Dans le cadre de ce projet, il conviendrait de considérer la crise sans le sens concédé par Thomas Kuhn dans la Structure des révolutions scientifiques (Kuhn, 1983) : elle correspondrait au moment de rupture avec les pratiques usuelles et ordinaires de la communauté scientifique. Autrement dit, la période de crise apparait comme le moment ou les règles normalement en vigueur afin de répondre aux problèmes deviennent désuètes. Appliquée à notre projet, la notion de crise ferait référence à la période de la pandémie dans la mesure où elle abroge en quelques sorte les règles de fonctionnement habituel des hôpitaux et coïncide avec le moment où de nouvelles règles organisationnelles devraient être impérativement mises en place.
Cette formulation conceptuelle aide à une meilleure appréhension de l’impact de la Covid-19 dès lors que cette période crisogène est caractérisée par l’absence de protocoles scientifiques à suivre. Pour le dire autrement, les règles à suivre qui déterminent et guident les gestes et pratiques des soignants et rythment le fonctionnement normal des hôpitaux, deviennent subitement caduques et ne permettent pas de répondre aux anomalies générées par la crise sanitaire.
Le moment que nous souhaitons saisir est précisément celui du flottement marqué par la désuétude des règles d’organisation des soins, et celui de la mise en place de nouvelles règles de fonctionnement permettant de répondre plus efficacement à la gestion de la pathologie. Cela revient à se concentrer sur les effets de la crise sanitaire sur les comportements de la « communauté épistémique » concernée. Par cela nous voulons faire référence à l’ensemble des praticiens et professionnels qui maitrisent légitimement en pratique et en connaissance un domaine déterminé. Cette communauté est caractérisée par le partage de valeurs et de règles communes et adhèrent aux mêmes pratiques dans leur domaine de spécialité (Adler et Haas, 1992). Dans notre recherche, cette communauté représente l’ensemble des soignants.

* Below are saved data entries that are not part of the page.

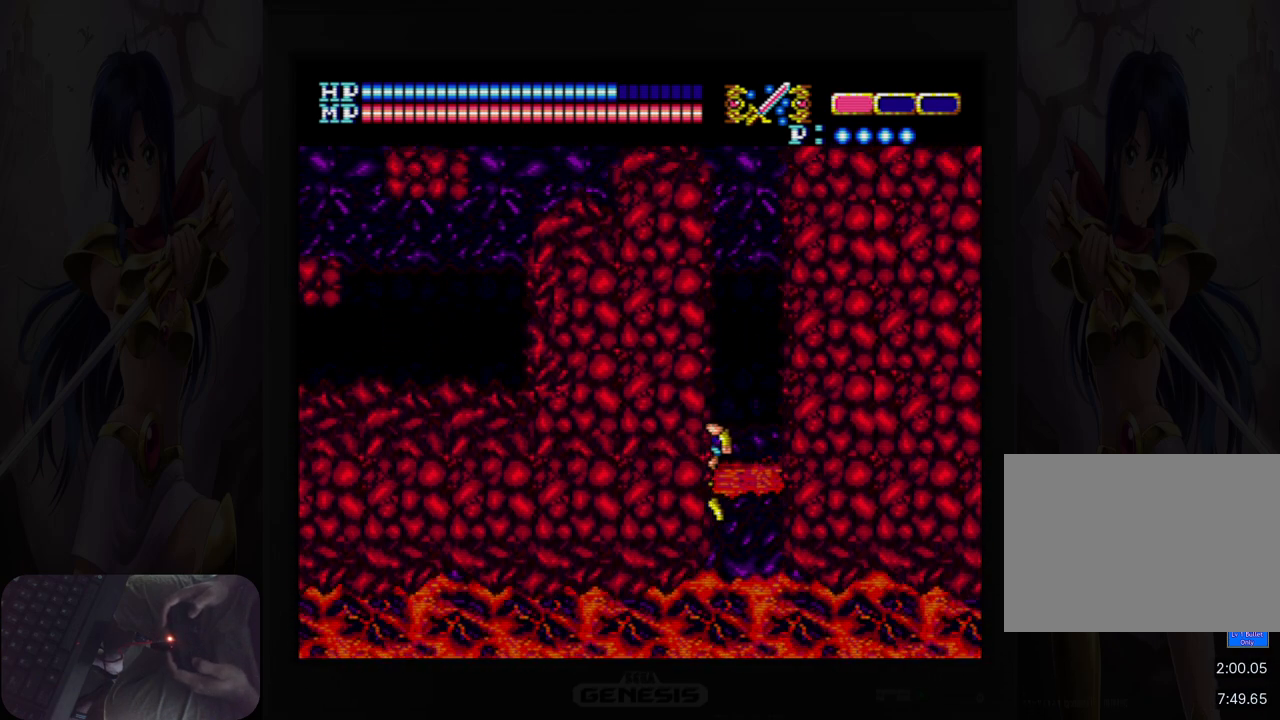
{"buttons": ["DPAD_LEFT"], "events": []}
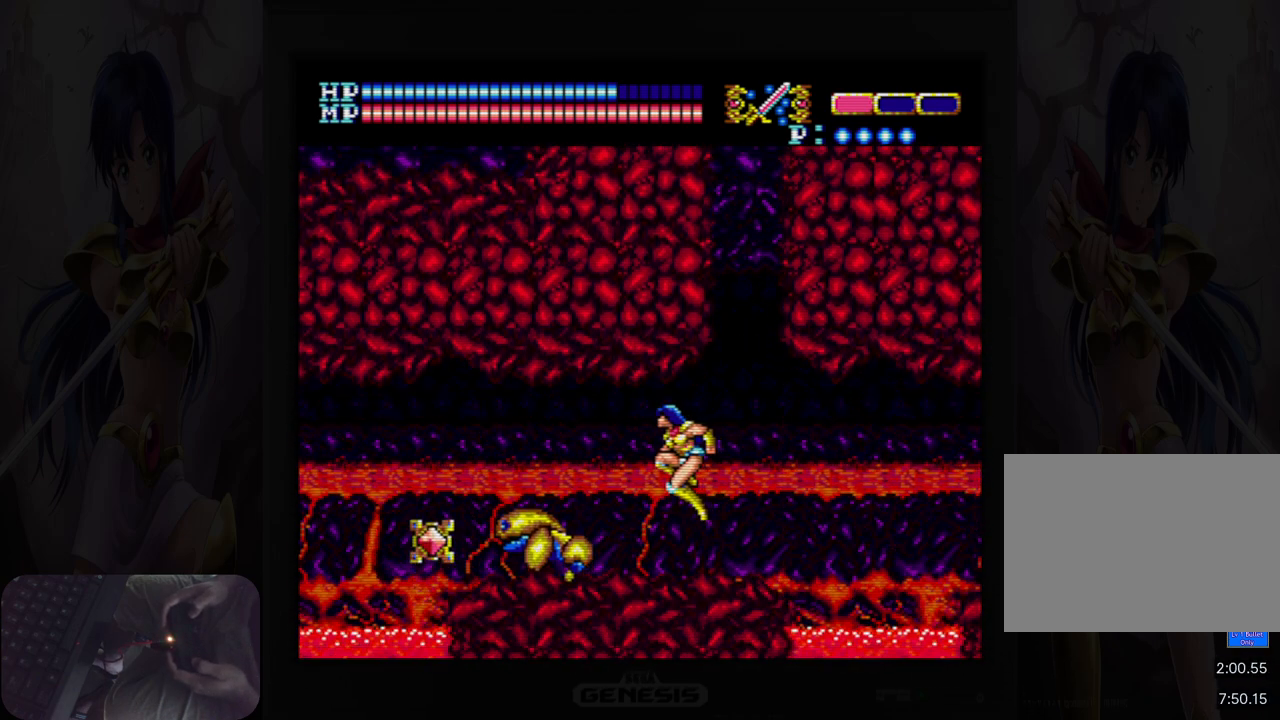
{"buttons": [], "events": [[100, "B", "down"], [133, "DPAD_LEFT", "up"], [200, "B", "up"], [400, "B", "down"], [500, "B", "up"]]}
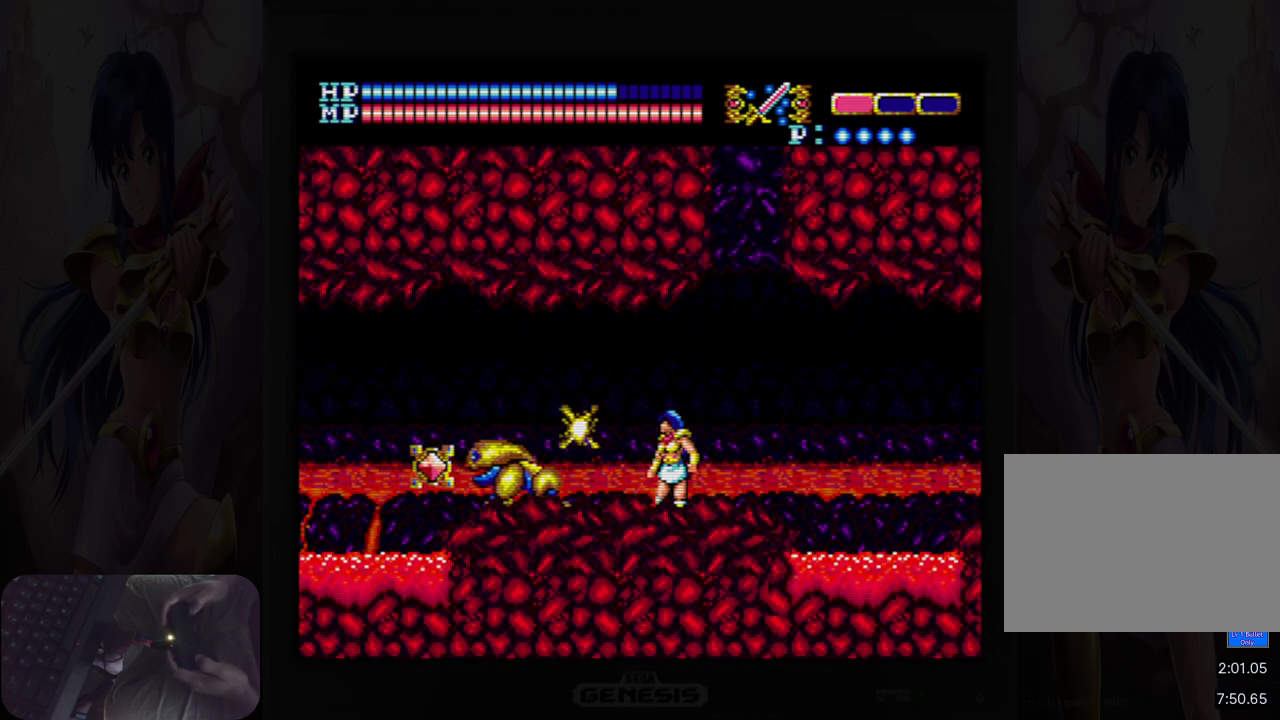
{"buttons": ["DPAD_LEFT"], "events": [[50, "DPAD_LEFT", "down"], [217, "B", "down"], [333, "B", "up"]]}
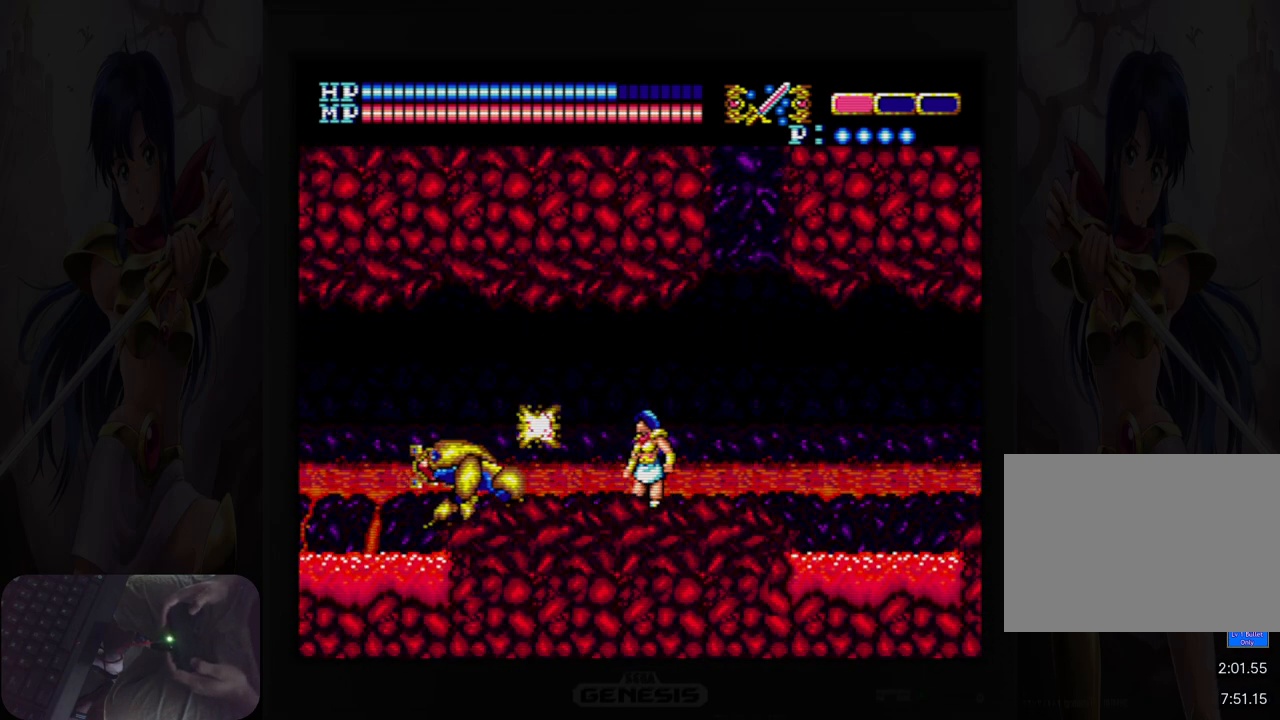
{"buttons": ["DPAD_LEFT"], "events": [[50, "B", "down"], [167, "B", "up"], [367, "B", "down"], [467, "B", "up"]]}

L’objectif de ce projet de recherche est d’examiner à postériori (post crise immédiate) l’impact de la pandémie sur les structures sanitaires, questionnant ainsi leur résilience. Il s’agira d’analyser les champs suivants :
La réponse immédiate des institutions hospitalières impliquant en première ligne les personnels de santé = l’idée est d’examiner de quelle manière les soignants ont ajusté rapidement leurs pratiques afin de gérer la crise sanitaire au quotidien tout en maintenant la prise en charge d’autres pathologies. En procédant ainsi, ce n’est pas seulement l’impact psychologique sur les soignants que nous souhaitons relever, mais plus spécifiquement leurs capacités à s’adapter à une situation sanitaire inédite et à des problèmes non anticipés, alors même que les protocoles de prise en charge et de traitement ont mis un certain temps à s’harmoniser. Ce premier point nous semble très important puisqu’il implique indirectement à analyser comment les soignants ont constitué leurs réponses pratiques en rapport des directives du ministère de la santé ainsi que des organisations internationales légitimes. Les directives n’ayant pas été systématiques et immédiates à l’encontre de la réalité de la crise qui s’est emparé prestement des hôpitaux.
Le second champ concerne plus spécifiquement les soignants en tant que communauté épistémique : comment ces acteurs ont créé un consensus autour des pratiques à adopter durant la période pandémique, et quelle relation entretient cette communauté avec les acteurs décisionnaires.
Enfin un dernier champ s’intéresse à l’interaction entre les institutions hospitalières, donc des personnels de santé, avec les patients atteints de Covid-19. Il s’agit de questionner la littératie organisationnelle des lieux de soins, c’est-à-dire leurs capacités à mettre en place une organisation spatiale, physique et interactionnelle permettant d’améliorer la navigation et cheminement des patients lors de leurs prise en charge dans les hôpitaux.